TAŞ SÜTUN ÜZERİNDEKİ İŞARETLER DİKKAT ÇEKTİ
12 bin yıllık tarihiyle dünyanın en eski inanç merkezi olarak kabul edilen Göbeklitepe'deki son bulgular, taş sütunlardaki işaretlerin aslında bir güneş takvimi olabileceğini ortaya koydu.
Edinburg Üniversitesi'nden araştırmacılar, bu işaretlerin medeniyetin kaydedilmiş en eski astrolojik olaylarından birini temsil ettiğini belirtiyor.
Araştırmacılara göre, Göbeklitepe'deki bu oymalar, yaklaşık 13.000 yıl önce gerçekleşen bir kuyruklu yıldız çarpmasının tarihini kaydetmek için yapılmış olabilir. Bu çarpmanın, dünya genelinde 1,200 yıldan fazla süren bir mini buzul çağına yol açtığı ve pek çok büyük hayvan türünün yok olmasına neden olduğu düşünülüyor. Ayrıca, bu olayın ardından Batı Asya'da tarımda ve yaşam tarzında büyük değişikliklerin meydana gelmesi ve medeniyetin doğuşunun bu değişimlerle ilişkili olabileceği öne sürülüyor.
HER BİR V ŞEKLİ TEK BİR GÜNÜ SİMGELİYOR
Yapılan yeni analizler, sütunlara oyulmuş V şeklindeki sembollerin her birinin tek bir günü temsil ettiğini ortaya çıkardı.
Bu bulgu, araştırmacıların 12 ay ve 11 ek günden oluşan 365 günlük bir güneş takvimi modelini sütunlar üzerinde saymalarına olanak sağladı.

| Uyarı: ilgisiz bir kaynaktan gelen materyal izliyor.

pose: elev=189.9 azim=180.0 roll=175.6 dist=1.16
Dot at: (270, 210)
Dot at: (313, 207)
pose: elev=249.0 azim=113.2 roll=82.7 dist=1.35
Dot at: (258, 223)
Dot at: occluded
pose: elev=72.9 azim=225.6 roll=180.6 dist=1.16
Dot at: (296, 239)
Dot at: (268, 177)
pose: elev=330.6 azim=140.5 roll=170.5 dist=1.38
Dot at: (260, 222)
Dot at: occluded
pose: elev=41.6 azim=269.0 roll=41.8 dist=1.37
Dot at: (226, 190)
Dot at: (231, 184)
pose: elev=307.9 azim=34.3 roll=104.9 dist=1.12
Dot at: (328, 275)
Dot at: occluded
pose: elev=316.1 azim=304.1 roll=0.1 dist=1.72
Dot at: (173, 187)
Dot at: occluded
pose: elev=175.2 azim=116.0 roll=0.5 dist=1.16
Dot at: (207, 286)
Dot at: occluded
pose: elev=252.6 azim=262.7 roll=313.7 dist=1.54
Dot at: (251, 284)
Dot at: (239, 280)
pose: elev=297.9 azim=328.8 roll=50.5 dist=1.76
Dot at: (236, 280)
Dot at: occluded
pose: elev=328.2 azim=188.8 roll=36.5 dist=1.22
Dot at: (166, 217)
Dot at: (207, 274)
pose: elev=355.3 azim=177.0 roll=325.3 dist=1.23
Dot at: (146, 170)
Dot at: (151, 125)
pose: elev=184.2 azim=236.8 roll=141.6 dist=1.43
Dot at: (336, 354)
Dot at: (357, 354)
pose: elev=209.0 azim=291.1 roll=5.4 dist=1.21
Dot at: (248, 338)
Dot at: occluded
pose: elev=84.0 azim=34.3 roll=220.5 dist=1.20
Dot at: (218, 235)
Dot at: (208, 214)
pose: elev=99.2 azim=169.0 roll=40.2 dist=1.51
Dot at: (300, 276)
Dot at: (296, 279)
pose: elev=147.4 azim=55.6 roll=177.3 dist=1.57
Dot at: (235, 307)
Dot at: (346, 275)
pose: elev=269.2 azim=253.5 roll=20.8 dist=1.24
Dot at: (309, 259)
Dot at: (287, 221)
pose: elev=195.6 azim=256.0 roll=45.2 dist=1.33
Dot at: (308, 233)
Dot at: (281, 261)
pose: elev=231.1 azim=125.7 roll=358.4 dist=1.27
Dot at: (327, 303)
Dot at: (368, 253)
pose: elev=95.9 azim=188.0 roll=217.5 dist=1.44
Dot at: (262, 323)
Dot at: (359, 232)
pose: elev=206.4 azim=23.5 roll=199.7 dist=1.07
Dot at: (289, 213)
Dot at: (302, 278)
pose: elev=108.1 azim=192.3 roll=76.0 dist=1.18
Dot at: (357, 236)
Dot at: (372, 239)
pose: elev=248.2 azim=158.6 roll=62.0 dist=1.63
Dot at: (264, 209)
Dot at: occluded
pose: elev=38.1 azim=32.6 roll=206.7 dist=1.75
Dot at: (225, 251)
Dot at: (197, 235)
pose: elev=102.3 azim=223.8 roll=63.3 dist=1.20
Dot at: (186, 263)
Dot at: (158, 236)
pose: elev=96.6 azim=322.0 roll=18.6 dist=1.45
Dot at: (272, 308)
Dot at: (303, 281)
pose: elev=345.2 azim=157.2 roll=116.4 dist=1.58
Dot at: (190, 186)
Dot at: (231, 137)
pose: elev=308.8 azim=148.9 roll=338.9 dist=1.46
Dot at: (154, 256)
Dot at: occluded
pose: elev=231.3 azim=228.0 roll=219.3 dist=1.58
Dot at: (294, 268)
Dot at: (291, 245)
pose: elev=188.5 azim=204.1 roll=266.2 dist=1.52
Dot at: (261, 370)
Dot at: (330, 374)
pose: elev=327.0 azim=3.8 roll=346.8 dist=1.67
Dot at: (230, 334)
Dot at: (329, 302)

Sütunlardaki oymaların hem ayın hem de güneşin döngülerini tasvir ettiği için, bu işaretlerin dünyanın bilinen en eski lunisolar takvimi olabileceği belirtiliyor.
'GÖBEKLİTEPE SAKİNLERİ GÖKYÜZÜNÜ YAKINDAN İZLEMİŞ'
Araştırmayı yürüten bilim insanı Dr. Martin Sweatman, konuyla ilgili şu açıklamalarda bulundu:
"Göbeklitepe'de yaşayanların gökyüzünü dikkatle gözlemledikleri anlaşılıyor, bu, bir kuyruklu yıldız çarpması sonucu dünyalarının büyük ölçüde değişmiş olmasıyla beklenebilecek bir durum. Bu olay, yeni bir dinin ortaya çıkmasına ve soğuk iklim koşullarıyla başa çıkmak amacıyla tarımda yeniliklerin yapılmasına neden olarak medeniyetin gelişimini tetiklemiş olabilir. Muhtemelen, bu gözlemlerini kaydetme çabaları, binlerce yıl sonra yazının ortaya çıkmasına giden yolda atılan ilk adımlar olabilir."